** DATA FOR THE TASK **
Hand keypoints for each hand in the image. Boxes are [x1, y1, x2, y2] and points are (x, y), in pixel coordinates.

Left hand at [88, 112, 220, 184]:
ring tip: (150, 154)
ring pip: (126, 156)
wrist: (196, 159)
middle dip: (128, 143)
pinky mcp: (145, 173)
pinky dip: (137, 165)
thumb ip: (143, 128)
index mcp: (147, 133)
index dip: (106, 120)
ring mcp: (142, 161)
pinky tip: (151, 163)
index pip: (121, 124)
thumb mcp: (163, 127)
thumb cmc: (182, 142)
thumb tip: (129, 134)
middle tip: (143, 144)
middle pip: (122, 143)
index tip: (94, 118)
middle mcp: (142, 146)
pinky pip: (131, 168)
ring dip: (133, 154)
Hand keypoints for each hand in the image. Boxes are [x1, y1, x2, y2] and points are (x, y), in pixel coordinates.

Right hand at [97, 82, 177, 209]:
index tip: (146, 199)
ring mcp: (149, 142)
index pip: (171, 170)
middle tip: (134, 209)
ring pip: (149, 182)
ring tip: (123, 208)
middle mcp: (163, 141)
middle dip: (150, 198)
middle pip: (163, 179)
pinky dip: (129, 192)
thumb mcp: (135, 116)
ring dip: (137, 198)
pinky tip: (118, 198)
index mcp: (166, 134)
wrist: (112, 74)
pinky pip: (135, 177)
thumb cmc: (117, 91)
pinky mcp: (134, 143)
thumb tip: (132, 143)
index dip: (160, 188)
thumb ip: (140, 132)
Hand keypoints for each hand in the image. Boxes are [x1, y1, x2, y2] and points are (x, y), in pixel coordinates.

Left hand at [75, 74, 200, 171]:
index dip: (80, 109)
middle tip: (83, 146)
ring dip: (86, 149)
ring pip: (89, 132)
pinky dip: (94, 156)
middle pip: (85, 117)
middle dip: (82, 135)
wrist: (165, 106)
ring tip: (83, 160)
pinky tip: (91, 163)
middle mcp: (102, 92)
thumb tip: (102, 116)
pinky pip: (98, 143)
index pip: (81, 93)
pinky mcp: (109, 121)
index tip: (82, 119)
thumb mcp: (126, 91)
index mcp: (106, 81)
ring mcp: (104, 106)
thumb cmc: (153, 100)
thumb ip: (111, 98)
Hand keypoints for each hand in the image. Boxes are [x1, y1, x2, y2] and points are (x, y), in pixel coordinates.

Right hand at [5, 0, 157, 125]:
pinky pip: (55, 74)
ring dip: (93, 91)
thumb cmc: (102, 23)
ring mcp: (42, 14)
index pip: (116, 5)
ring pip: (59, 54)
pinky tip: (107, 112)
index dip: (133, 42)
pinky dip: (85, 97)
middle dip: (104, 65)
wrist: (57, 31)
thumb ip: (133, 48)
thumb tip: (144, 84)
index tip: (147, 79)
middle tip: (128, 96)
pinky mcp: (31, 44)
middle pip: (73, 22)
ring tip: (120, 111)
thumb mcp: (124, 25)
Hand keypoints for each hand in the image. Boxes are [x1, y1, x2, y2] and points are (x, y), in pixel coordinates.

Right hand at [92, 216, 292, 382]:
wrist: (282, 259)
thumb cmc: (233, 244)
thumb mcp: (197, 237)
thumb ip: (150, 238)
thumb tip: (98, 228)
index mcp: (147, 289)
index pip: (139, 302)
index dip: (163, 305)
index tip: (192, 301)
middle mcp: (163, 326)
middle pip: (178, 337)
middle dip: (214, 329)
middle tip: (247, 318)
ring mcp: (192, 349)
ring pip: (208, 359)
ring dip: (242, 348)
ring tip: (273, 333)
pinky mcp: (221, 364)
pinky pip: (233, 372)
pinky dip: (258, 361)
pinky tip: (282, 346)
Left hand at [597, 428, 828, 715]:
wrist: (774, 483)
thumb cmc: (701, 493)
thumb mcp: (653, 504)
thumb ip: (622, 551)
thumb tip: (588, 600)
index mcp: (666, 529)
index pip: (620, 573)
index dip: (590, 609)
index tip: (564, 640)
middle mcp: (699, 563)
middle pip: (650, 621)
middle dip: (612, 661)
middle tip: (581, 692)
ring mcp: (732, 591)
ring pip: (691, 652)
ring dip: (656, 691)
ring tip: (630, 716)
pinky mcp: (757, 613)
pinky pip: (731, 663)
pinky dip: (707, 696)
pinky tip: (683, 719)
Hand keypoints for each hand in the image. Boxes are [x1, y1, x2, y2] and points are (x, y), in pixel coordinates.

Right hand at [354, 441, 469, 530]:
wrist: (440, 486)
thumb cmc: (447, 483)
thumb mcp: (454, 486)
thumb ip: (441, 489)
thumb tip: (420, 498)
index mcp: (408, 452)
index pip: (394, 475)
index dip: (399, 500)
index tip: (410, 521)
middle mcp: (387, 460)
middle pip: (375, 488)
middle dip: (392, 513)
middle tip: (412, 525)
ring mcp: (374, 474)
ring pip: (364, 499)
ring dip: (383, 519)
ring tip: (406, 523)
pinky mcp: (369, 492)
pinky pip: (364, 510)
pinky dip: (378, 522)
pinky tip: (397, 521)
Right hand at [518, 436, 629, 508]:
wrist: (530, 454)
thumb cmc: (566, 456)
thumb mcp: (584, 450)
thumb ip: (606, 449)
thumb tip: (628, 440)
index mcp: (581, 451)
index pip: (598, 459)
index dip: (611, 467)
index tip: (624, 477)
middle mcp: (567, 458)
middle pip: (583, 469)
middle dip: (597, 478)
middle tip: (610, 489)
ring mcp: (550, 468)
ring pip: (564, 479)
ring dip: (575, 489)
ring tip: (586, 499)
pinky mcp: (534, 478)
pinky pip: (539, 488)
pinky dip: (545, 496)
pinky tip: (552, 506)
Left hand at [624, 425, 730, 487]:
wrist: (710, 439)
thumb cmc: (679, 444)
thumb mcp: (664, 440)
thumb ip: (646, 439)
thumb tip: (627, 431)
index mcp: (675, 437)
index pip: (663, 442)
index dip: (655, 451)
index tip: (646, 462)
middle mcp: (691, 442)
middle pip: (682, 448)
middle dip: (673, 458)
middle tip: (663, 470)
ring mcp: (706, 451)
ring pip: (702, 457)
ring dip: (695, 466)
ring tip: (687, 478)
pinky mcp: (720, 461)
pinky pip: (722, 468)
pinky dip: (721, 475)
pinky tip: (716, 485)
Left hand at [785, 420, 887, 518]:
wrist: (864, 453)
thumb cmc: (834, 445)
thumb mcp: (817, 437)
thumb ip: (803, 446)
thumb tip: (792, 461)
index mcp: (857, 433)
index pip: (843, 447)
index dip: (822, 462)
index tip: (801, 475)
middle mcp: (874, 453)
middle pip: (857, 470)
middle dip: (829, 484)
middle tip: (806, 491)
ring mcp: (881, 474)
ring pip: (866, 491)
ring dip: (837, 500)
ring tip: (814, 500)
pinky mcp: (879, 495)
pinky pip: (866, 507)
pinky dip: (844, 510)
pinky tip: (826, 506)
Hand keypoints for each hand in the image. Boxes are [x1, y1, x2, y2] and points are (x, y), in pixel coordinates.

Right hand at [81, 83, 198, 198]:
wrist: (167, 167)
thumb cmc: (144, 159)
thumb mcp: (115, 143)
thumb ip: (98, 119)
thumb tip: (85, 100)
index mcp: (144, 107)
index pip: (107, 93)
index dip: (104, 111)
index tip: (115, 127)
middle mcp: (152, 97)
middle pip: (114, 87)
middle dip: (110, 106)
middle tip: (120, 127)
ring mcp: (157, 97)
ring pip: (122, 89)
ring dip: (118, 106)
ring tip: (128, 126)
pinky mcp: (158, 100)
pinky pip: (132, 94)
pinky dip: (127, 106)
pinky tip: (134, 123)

** PROBLEM TO WORK ON **
Lines in the material above that contain "Right": how many are there? Reply with the number only.

** FINAL ANSWER **
6